TASK ITEM — Output the records. Match them exactly.

DATA EXTRACTS —
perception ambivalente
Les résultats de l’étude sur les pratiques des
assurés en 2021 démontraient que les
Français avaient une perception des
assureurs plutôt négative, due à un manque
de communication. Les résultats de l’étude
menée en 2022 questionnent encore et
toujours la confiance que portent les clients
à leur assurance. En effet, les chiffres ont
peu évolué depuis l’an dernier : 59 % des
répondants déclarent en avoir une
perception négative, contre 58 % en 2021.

TASK RESPONSE —
perception ambivalente
Les résultats de l’étude sur les pratiques des
assurés en 2021 démontraient que les
Français avaient une perception des
assureurs plutôt négative, due à un manque
de communication. Les résultats de l’étude
menée en 2022 questionnent encore et
toujours la confiance que portent les clients
à leur assurance. En effet, les chiffres ont
peu évolué depuis l’an dernier : 59 % des
répondants déclarent en avoir une
perception négative, contre 58 % en 2021.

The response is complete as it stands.